● Work required
Continue the blog entry about returning home after the walk across America, picking up after its final sentence.

WhiteCrow Walking

My solo walk across America began in Maine. I walked for nearly 3 years carrying a backpack and facing countless dangers, as well as met wonderful people I could have never made it without. From bullets to bears I moved through mountains of snow and across burning desert country. The end result will be a book, and the fruition of a childhood dream. This is a blog from the field with rough stories about my steps along the way.

21 July 2008

Raising The Dead (Edit, take two...or three)

The '48 Airstream is now my home, while everything that does not make the cut into this reconstituted life; boxes that have patiently awaited my return, and an odd assortment of treasures carried over from my life before the walk receive price tags, and sit on Saturday morning tag sale blankets in hopes of adoption. Even the rifle I loved weighs too much with burden of bullets. What was a sweet taste in my mouth has become sour. Walking I was less alone simply because I had not arrived.
Everything now has the rose and thorns of old memories, associations that usher me back to what was before, little lives that went jaundice and died before I could live this one. Ghosts of three winters past pull their sheets off and stomp their feet in hour after hour of deafening memories silence. I am really alone for the first time since the walk ended, and the initial curtain falls hard. For three days after I arrived back in the Berkshires I sat on my half moon bed without taking food or water, letting a thousand memories feed on me until they had their fill on what was my flesh, on what was the pink of heart and lungs. When I was reduced to bone, I stood up slowly, got dressed, opened all the windows, and then I looked for writing paper as tea water called from the stove.

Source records
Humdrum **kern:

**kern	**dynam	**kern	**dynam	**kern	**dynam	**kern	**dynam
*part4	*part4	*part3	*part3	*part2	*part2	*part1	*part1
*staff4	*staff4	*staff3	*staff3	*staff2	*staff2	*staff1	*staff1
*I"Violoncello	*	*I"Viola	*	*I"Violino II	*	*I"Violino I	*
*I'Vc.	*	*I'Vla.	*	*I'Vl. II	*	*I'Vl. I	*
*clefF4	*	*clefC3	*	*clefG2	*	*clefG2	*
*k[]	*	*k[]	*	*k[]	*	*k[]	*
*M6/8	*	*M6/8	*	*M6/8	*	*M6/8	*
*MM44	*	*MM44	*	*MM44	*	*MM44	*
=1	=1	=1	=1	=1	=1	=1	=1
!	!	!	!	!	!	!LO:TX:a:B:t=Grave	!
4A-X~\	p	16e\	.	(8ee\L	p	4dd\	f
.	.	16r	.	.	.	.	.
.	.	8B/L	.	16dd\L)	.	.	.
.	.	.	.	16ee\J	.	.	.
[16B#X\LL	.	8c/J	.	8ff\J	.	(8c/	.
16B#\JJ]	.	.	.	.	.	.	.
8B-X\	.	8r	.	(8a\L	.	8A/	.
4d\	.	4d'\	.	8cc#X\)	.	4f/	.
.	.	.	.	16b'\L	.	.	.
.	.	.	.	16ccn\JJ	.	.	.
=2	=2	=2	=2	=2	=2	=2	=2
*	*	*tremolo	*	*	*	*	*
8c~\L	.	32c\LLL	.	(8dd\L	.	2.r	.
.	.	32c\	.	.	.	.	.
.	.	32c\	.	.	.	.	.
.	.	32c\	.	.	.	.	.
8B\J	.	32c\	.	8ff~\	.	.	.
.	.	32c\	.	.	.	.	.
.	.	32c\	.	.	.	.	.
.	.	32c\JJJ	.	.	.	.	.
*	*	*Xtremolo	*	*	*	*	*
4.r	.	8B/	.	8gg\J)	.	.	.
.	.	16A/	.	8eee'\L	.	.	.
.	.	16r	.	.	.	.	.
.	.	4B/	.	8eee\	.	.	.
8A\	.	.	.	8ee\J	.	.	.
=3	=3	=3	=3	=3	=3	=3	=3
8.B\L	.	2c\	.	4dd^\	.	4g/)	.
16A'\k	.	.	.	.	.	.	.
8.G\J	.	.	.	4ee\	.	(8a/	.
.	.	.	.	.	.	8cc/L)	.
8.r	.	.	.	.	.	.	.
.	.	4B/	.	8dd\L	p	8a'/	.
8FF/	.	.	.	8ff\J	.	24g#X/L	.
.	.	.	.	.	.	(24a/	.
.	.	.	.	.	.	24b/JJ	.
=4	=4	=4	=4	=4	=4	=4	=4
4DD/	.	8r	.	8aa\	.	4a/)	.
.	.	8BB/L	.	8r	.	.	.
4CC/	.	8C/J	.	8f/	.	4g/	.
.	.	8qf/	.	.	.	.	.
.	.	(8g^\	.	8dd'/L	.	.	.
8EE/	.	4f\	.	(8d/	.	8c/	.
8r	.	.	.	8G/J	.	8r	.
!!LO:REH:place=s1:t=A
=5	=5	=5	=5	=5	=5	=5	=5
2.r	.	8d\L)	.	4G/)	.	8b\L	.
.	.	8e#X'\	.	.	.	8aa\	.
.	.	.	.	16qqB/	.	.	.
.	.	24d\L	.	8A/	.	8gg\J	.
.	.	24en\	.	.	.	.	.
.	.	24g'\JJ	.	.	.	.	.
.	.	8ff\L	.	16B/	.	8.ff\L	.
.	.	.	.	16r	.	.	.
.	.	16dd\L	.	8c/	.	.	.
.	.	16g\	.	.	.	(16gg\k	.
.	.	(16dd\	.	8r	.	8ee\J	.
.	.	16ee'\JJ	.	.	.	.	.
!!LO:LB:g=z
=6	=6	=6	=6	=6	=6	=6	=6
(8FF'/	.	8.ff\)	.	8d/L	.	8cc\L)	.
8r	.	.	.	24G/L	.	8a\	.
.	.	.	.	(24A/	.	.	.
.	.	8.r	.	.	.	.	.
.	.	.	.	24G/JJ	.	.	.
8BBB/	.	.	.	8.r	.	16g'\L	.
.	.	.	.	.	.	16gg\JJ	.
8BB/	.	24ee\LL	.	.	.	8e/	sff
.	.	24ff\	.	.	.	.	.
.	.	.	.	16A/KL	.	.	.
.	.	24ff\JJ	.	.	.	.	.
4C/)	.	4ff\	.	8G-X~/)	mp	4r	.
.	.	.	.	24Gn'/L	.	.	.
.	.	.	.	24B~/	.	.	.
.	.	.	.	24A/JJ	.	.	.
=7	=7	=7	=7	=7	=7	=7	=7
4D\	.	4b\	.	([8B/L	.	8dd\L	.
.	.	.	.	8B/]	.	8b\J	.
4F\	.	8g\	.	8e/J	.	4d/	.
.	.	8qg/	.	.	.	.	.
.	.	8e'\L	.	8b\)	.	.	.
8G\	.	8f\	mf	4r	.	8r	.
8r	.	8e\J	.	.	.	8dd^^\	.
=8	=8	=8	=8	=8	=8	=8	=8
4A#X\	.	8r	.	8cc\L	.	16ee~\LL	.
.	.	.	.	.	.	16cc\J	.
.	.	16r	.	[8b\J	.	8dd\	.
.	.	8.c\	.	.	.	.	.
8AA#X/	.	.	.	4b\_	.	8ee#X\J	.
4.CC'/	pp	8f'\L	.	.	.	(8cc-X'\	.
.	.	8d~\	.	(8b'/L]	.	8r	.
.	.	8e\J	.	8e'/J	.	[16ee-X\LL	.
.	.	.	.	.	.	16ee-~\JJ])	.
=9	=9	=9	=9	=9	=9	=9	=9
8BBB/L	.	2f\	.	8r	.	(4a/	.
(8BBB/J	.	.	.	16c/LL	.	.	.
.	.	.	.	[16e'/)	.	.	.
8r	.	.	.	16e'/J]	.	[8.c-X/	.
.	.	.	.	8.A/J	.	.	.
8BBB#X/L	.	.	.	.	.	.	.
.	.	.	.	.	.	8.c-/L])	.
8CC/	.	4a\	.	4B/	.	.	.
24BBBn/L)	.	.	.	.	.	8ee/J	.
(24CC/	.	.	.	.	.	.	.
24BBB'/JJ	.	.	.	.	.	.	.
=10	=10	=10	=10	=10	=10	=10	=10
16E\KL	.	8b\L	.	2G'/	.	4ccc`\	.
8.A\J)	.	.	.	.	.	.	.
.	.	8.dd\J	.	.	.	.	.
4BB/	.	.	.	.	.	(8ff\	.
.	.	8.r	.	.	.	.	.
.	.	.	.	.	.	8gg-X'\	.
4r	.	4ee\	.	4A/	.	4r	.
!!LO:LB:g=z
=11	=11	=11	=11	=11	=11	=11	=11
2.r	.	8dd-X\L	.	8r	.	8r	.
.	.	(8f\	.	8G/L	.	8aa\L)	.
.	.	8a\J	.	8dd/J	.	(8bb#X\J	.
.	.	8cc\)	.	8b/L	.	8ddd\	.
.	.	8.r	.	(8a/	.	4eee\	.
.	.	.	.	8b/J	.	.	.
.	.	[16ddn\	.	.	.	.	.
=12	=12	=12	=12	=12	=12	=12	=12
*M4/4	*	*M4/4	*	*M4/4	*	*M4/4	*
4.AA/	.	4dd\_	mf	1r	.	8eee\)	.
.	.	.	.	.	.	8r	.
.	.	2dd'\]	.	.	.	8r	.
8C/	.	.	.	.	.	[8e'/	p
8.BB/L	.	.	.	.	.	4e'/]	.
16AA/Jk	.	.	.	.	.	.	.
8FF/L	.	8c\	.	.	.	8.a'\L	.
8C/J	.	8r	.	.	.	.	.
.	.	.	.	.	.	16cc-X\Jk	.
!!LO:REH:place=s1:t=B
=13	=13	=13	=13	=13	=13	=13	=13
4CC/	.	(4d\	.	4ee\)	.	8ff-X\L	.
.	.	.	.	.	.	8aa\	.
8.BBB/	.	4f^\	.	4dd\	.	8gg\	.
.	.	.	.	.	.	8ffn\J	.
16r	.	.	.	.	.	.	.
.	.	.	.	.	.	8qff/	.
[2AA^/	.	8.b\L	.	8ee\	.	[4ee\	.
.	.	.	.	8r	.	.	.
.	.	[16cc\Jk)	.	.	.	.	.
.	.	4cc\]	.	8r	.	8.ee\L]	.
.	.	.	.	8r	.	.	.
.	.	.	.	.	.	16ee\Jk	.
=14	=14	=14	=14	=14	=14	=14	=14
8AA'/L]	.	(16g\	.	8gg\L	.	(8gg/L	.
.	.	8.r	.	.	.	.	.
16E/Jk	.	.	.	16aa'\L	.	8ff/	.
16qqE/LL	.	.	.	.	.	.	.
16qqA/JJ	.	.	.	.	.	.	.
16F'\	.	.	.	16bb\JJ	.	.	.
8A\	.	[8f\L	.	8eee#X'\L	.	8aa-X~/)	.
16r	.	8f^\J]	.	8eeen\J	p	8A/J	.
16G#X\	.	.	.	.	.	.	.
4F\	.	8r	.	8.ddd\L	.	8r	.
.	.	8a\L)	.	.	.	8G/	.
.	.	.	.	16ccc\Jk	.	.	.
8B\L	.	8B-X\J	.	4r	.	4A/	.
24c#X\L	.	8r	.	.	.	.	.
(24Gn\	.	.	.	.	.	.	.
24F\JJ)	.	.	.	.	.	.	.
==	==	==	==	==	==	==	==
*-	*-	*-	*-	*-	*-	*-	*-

● Expected answer
I phone the paper to work up a story, but there are are new stories involving shootings, fires, or who will be the new president. There is always a new shine to tend to. It is time for me to write from journals and look at pictures to show you, while I wonder if I should sell everything that I own under this humid sponge of sky ...knowing that I can live on ferns and turtles, and the emergency reserve of a gold coin sewn into the tongue of my boot. A seductive autumn that is already nudging the valve off inside the stems of maple trees is weighing clothes I think to keep.
The good thing about all of this is it is all transitory. Nothing I touch is solid. There is peace in my perspective where there was once urgency. There is no place that I have to be. The only employment I hold is to my self. There will be colors to startle come late September. A creek that runs past my trailer runs cold even in August, and somehow, across a mottled quilt of country that I now know intimately, I got your letter today.